Heroic

Heroic is an open-source times-series DBMS built at Spotify.

Data Model

Key/Value

Heroic uses a key/value data model, where each key is comprised of a “unique set of tags and resource identifiers” that correspond to a single series. In this context, we define tags as the database data that can be indexed and will be retained within the database. Additionally, each tag also has its corresponding-time series stored with the data. Tags are thus used in complex queries for both filtering and aggregations, as described by the GitHub Documentation. On the other hand, a Resource Identifier is data that cannot be indexed. However the data itself is still stored with this corresponding-time series. Thus, the purpose of resource identifiers itself is to ensure that data which is constantly changing can still be stored and accessed as per its time-series.
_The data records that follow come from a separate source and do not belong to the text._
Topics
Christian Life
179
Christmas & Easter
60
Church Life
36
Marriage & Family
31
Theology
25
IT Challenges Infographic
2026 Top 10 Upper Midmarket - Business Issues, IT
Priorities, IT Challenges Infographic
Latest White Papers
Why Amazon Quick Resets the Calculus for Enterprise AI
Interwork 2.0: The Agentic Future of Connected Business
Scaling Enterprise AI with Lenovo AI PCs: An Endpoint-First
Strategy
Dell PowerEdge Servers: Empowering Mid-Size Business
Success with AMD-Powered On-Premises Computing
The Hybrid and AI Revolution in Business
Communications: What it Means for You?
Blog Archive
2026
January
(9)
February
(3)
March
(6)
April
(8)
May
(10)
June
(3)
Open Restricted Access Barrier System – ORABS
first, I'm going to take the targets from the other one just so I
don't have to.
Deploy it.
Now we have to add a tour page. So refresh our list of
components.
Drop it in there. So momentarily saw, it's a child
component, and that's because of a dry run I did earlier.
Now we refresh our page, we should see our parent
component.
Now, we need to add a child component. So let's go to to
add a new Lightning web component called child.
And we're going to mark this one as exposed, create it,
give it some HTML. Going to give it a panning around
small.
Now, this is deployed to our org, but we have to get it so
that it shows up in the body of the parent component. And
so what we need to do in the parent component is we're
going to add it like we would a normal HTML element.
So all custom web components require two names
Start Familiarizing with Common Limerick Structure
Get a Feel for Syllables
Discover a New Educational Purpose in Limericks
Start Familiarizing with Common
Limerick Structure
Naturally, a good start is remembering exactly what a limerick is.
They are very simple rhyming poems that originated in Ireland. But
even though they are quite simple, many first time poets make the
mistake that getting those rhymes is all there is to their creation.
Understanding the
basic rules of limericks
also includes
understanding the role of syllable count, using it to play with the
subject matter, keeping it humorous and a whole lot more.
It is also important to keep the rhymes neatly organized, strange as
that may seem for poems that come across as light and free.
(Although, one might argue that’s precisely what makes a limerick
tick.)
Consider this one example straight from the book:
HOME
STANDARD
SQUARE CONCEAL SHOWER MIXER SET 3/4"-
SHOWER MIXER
As the GitHub documentation gives as example, if the hostname field were to change often, rather than retaining the field, for the purpose of maintaining time-series data as the documentation describes, we would keep hostname as a Resource Identifier and not a tag. As such, resource identifiers are used for querying based off of aggregations.

Indexes

Inverted Index (Full Text)

The Elasticsearch DB is used by Heroic to Index all of its data. Thus, the indexing structure of heroic mirrors that of Elasticsearch DB, and is an inverted index. The benefits of this type of index is that upon conducting searching, it looks through all possible documents to find unique instances of words, thereby storing each unique words and all the instances in which that word was used. This also enables more contextual searches (i.e. searches which provide the resulting documents as well), and results in faster queries overall.

Storage Architecture

Disk-oriented

Because Heroic uses Cassandra as its primary form of storage, we will assume that Heroic’s Storage Architecture is modeled off of Cassandra’s as well. Cassandra is a disk-oriented database, as data in Cassandra is stored in the format of columns. However the columns itself are stored on disk. This works such that each column on disk corresponds to a different data feature, from which the columns are comprised represent different data points stored.

Storage Model

N-ary Storage Model (Row/Record)

Similar to what was discussed before regarding Cassandra being Heroic’s primary storage mechanism, Heroic also takes on the storage model of Cassandra implying that Heroic has an n-nary storage model as well. An n-nary storage model means that all related data is stored tables where the table has “n” columns, thus defining the n-nary relationship.